*TASK OBJECTIVE*. Render everything from the start of the entries down to and including the line that contains "name author: (Torr.) Henrickson" as a JSON list of strings, with one string per line and blank lines omitted.

(Data entries)
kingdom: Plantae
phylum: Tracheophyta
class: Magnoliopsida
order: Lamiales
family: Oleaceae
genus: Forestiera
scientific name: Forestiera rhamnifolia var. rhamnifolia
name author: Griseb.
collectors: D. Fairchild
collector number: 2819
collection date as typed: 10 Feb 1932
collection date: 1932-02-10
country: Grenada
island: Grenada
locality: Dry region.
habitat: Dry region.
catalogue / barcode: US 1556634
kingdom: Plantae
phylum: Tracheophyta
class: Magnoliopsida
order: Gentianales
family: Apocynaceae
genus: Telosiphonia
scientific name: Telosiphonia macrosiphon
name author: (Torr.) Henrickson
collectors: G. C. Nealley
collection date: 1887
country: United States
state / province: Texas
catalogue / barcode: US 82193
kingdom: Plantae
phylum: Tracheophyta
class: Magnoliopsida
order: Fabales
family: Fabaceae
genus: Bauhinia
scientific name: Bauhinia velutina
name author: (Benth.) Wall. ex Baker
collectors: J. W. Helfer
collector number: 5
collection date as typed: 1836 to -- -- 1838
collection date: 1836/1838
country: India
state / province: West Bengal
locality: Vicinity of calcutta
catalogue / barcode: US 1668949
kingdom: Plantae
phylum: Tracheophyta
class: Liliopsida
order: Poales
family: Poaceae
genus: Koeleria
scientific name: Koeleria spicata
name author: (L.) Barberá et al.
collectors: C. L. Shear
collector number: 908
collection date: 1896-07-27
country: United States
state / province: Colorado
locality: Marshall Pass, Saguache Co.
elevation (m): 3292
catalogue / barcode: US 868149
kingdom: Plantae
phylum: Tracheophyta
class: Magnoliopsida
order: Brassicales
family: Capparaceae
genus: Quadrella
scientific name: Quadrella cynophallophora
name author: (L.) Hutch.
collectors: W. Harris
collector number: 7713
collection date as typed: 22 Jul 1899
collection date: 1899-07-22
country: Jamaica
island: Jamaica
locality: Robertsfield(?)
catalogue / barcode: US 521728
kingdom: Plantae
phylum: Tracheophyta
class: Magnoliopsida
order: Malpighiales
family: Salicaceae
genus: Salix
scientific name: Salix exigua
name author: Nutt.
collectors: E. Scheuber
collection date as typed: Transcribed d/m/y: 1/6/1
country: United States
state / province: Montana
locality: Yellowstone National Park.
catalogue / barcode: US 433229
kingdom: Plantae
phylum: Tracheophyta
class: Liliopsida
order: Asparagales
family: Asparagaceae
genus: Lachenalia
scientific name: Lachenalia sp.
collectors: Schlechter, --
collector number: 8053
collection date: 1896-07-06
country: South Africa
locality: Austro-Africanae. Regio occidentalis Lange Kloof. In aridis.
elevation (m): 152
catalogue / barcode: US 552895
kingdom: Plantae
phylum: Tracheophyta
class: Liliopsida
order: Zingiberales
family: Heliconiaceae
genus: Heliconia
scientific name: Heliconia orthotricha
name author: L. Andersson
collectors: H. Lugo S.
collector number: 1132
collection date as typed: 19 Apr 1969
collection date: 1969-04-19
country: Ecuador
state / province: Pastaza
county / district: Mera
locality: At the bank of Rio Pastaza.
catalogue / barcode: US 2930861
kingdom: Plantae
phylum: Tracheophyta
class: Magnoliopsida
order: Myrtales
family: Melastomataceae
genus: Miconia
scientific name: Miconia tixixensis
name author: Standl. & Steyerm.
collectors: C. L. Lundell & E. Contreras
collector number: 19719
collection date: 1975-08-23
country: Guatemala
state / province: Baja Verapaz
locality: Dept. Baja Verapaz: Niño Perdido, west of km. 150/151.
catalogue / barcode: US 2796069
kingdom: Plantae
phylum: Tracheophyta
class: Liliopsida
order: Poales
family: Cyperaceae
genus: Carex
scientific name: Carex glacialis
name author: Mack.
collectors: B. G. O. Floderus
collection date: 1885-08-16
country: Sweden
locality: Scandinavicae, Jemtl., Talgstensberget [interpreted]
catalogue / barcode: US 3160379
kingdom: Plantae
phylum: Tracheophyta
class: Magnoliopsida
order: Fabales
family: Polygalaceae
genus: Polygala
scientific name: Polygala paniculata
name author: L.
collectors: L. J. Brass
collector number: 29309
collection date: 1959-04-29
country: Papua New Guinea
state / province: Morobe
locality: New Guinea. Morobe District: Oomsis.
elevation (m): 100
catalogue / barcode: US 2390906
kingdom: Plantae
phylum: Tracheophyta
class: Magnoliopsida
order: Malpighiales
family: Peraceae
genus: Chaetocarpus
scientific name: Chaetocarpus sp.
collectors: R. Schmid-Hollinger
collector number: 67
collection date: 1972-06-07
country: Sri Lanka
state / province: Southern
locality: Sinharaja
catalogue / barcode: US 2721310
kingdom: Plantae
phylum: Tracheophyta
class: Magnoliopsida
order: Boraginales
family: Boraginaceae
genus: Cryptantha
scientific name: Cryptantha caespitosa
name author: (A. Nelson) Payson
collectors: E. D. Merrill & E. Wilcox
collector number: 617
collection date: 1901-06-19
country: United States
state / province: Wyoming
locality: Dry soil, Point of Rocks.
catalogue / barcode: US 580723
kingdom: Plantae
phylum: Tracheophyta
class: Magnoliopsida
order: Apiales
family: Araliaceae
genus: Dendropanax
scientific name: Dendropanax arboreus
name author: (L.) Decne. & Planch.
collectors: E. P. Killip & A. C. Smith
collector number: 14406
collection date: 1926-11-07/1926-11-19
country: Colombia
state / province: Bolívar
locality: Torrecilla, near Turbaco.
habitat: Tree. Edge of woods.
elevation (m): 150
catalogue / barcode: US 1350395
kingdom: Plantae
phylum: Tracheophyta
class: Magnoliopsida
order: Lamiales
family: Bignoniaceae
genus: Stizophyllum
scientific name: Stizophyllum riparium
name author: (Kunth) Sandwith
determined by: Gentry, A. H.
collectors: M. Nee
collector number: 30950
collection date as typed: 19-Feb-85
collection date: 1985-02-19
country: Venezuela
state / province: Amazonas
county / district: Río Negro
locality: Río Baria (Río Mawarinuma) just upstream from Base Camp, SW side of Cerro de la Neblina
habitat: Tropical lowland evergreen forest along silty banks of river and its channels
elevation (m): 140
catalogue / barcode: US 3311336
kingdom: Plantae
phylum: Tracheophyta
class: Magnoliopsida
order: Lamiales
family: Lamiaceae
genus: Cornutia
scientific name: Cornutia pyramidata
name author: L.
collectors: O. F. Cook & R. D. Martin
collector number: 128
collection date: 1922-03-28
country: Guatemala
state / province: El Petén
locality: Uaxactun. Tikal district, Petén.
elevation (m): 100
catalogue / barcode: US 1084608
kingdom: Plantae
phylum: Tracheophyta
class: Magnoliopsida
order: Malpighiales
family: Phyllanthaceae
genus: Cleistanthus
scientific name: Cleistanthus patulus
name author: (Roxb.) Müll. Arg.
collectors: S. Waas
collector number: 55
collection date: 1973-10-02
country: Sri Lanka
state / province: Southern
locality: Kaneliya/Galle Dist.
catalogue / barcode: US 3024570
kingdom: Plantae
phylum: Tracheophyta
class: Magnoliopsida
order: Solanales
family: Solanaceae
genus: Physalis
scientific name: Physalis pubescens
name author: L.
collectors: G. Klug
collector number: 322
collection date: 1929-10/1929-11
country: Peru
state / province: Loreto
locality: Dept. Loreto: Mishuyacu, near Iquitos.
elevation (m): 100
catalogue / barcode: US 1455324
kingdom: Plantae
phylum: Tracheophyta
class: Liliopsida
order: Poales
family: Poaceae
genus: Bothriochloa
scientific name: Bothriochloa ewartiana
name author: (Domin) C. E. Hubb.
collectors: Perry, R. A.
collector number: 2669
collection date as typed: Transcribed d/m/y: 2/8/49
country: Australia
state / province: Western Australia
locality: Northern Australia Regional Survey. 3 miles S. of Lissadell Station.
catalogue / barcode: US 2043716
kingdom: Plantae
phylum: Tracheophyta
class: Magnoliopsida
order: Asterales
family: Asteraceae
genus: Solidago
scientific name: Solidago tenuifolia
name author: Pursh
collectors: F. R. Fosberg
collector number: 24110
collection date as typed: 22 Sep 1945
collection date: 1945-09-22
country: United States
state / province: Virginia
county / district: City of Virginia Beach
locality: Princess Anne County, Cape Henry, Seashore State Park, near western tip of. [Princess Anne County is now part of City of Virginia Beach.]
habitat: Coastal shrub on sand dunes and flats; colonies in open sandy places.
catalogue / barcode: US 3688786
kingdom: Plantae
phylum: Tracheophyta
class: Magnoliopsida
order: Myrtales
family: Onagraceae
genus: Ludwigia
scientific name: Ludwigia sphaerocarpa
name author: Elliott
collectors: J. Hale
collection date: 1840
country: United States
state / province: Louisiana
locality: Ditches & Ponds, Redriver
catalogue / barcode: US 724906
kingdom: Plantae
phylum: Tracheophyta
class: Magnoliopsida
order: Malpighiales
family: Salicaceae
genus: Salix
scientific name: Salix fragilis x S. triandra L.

*IN RESPONSE*.
[
  "kingdom: Plantae",
  "phylum: Tracheophyta",
  "class: Magnoliopsida",
  "order: Lamiales",
  "family: Oleaceae",
  "genus: Forestiera",
  "scientific name: Forestiera rhamnifolia var. rhamnifolia",
  "name author: Griseb.",
  "collectors: D. Fairchild",
  "collector number: 2819",
  "collection date as typed: 10 Feb 1932",
  "collection date: 1932-02-10",
  "country: Grenada",
  "island: Grenada",
  "locality: Dry region.",
  "habitat: Dry region.",
  "catalogue / barcode: US 1556634",
  "kingdom: Plantae",
  "phylum: Tracheophyta",
  "class: Magnoliopsida",
  "order: Gentianales",
  "family: Apocynaceae",
  "genus: Telosiphonia",
  "scientific name: Telosiphonia macrosiphon",
  "name author: (Torr.) Henrickson"
]